In light of these provisions, Indonesia announced in July that it will not require ships flying the Indonesian flag in national waters to comply with the sulphur rule: the cost of implementation is too high for shipowners. Only when the supply of MGO or ULSFO within Indonesia is functioning properly will the directive be complied with by Indonesian ships. Meanwhile, foreign ships operating in Indonesian waters do have to comply with the IMO directive. And of course, so do Indonesian ships on international routes.

But at the end of August, the Indonesian Transport Minister withdrew this ruling. State oil company Pertamina will produce 380 million liters of fuel with a maximum sulfur content of 0.5% per year. From the beginning of next year, the company will set up sales outlets for the low-sulphur fuel in Jakarta harbor and from a floating storage facility off Balikpapan in East Kalimantan province.

For new ships in particular, LNG is a good alternative, given the technical possibilities and the existing and planned infrastructure. But this too is an interim solution, as LNG still has substantial CO2 emissions.

What will be the future?

There is no crystal ball to predict which fuel or technology will become mainstream in the further future, up to 2050. Economic and geopolitical developments, future energy policy and technological developments are some of the uncertain factors that will influence this. Sea-going vessels sail worldwide and need a fuel that is available worldwide. In order to respond to the uncertainties of the future and also to meet the environmental requirements, the installation of engines that can be adapted relatively easily to environmentally friendly fuels is the most opportune. It therefore seems obvious to opt for dual-fuel, as the flexibility that these engines bring reduces the risks. Current fuel use is more flexible and with (minor) modifications the engines are suitable for future fuels. Ships in the short sea segment are usually smaller than the deep sea ships. The way in which these ships are used also differs considerably from the way in which deep-sea ships are used. Whereas deep-sea ships travel steadily for long periods at sea, shortsea ships travel shorter distances and their power requirements are variable. This makes it attractive for these vessels to operate with a hybrid propulsion system or electrically. DNV-GL has performed research into the energy mix in 2050. LNG will be the most important fuel, with over 40%. HFO with scrubbers will account for 10%, while LFSO and MGO will together account for 9%. Remarkably, ammonia takes up a quarter of the mix. The remaining 15% is taken up by other fuels, such as biofuels and hydrogen.

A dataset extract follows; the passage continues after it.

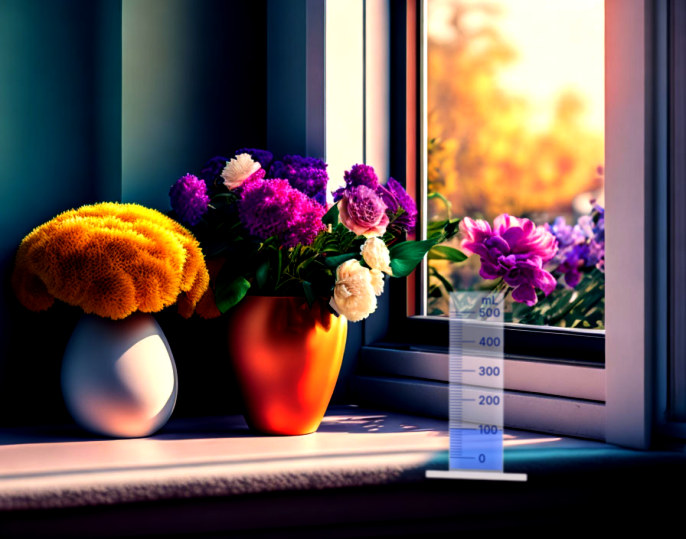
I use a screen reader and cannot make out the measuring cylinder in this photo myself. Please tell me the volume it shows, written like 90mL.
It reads 100mL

Flexibility and hybrids are the (distant) future - however, with two months to go, less than 10% of ships have been retrofitted to comply with the new directive. Part 6 of the series on alternatives to marine fuels.
Source: DNV-GL

For deep-sea vessels, dual-fuel propulsion seems to be the most future-proof investment, with the flexibility that these systems bring offering the possibility of switching to potential fuels of the future.

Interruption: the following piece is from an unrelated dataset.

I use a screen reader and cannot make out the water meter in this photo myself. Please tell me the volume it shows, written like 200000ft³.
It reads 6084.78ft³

Hybrid propulsion seems to be the future for the shortsea sector. The efficient hybrid systems give lower consumption and associated lower costs, longer range, higher reliability, lower maintenance costs, lower emissions and easy operation.


And what is the current state of affairs?

The EGSCA (Exhaust Gas Cleaning Systems Association) expects at least 4000 ships to be equipped with scrubbers by 2020, which is about 7% of the total number of ships to comply with the new directive. In 2020, 150 ships will be powered by LNG, and another 150 or so will be on order; this represents around 0.5% of the total number. Finally, 300 ships (sailing and on order) are registered with the Maritime Battery Forum, also about 0.5% of the total. This means that only 10% of the total number of ships that have to comply with the directive are actually equipped for this purpose, 90% of the ships continue to operate as before. For the foreseeable future the alternative fuels will be MGO or ULSFO - without measures, these are the fuels which will be used.